Focus Grouped: How To Avoid Impulse Buying
You have to not only have that always important budget but also a game plan of how you want to buyThe thought of spending money in all the wrong ways often is linked back to the idea that you spend when you don’t have to, on items you don’t need (but rather want) and then live to regret it almost instantly.
Think of it in terms of impulse buying, a sure fire way to avoid saving money and live well beyond your means.
What impulse buying means, relatively speaking, is that you buy based on a lack of planning, budgeting and often end up spending when you don’t need to at the moment. The real key of impulse buying happens right after the purchase is made; you realize that you really could do without the purchase.
In some cases, the impulse buying is huge: cars, houses and other large-scale items you can’t afford, and there’s no going back on returning them.
So the trick is to avoid impulsive buying before it happens, but perhaps that is easier said than done. How exactly do you do that?
For starters, you have to not only have that always significant budget but also a game plan of how you want to buy. You’ll hear individuals talk about making lists before they go to the grocery store, for example, so they end up buying what the need and not getting yet another supply of this, that and the other thing that they already have plenty of; as inconsequential as it seems, you tend to buy more and extra when you don’t need it without a list.
Financial experts also agree the key to saving money is spending your own. And while that phrase itself sounds like it contradicts itself, it simply means that you should be buying with money that is yours, and not borrowing. If you don’t have the money to afford it with cash, then you simply don’t get it. Credit cards and even debit cards to some degree make it way to easy to spend with a simple swipe. Impulse buying feeds off the “buy now, pay later” philosophy that haunts credit cards.
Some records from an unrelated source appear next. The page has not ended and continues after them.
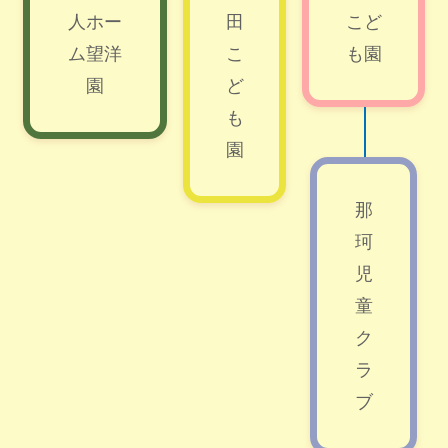
人ホー
田
こど
ム望洋
こ
も園
園
ど
も
園
那
珂
児
童
ク
ラ
ブ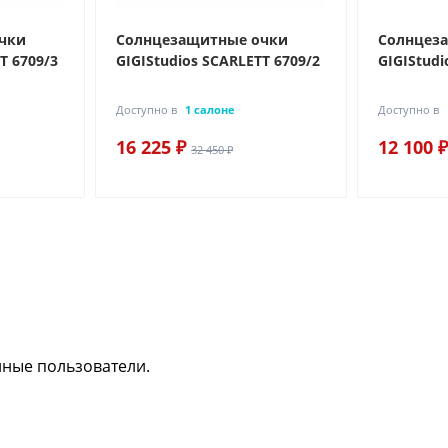
чки
Солнцезащитные очки
Солнцез
T 6709/3
GIGIStudios SCARLETT 6709/2
GIGIStudi
Доступно в
1 салоне
Доступно в
16 225 ₽
12 100 ₽
32 450 ₽
нные пользователи.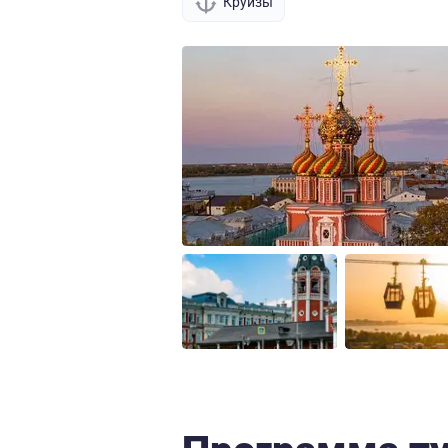
Круизы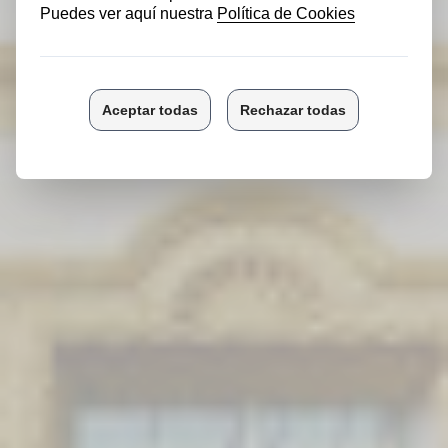
RESERVAR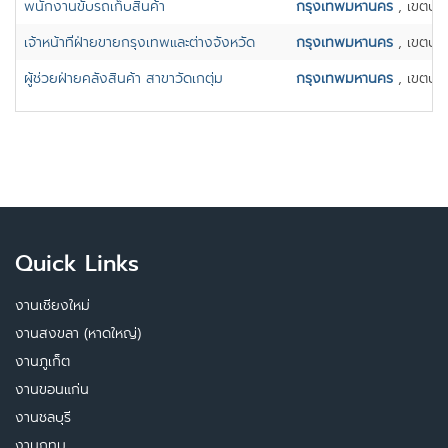
พนักงานขับรถเก็บสินค้า
กรุงเทพมหานคร
, เขตบา
เจ้าหน้าที่ฝ่ายขายกรุงเทพและต่างจังหวัด
กรุงเทพมหานคร
, เขตบา
ผู้ช่วยฝ่ายคลังสินค้า สาขาวัดเกตุ่ม
กรุงเทพมหานคร
, เขตบา
Quick Links
งานเชียงใหม่
งานสงขลา (หาดใหญ่)
งานภูเก็ต
งานขอนแก่น
งานชลบุรี
งานกทม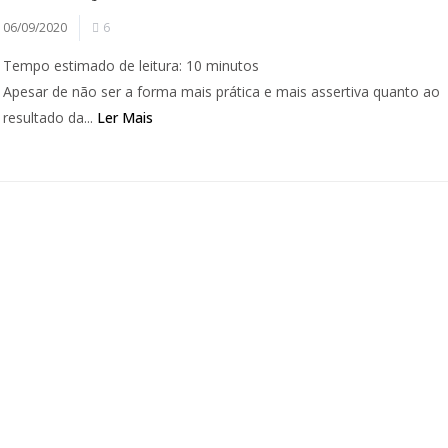
06/09/2020
6
Tempo estimado de leitura:
10
minutos
Apesar de não ser a forma mais prática e mais assertiva quanto ao
resultado da...
Ler Mais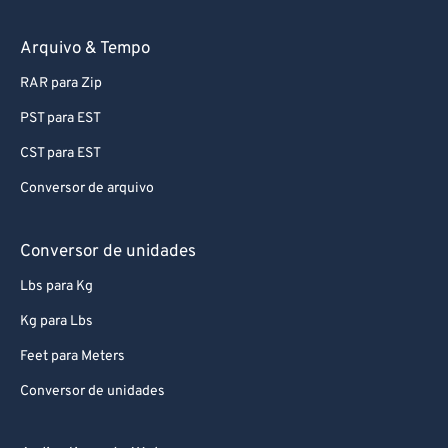
Arquivo & Tempo
RAR para Zip
PST para EST
CST para EST
Conversor de arquivo
Conversor de unidades
Lbs para Kg
Kg para Lbs
Feet para Meters
Conversor de unidades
An old trick when it comes to impulse buying also settles on a topic of conversation known as the 24-hour rule. If you want something, take note of it and then wait 24 hours. If you still want it after that period while you genuinely ponder the purchase, then you should buy it, but most of the time, you forget about it as a priority altogether.
Spending money isn’t going away anytime soon, but that doesn’t mean how you do it can’t be tightened up and fixed so that impulsive buying is a thing of the past.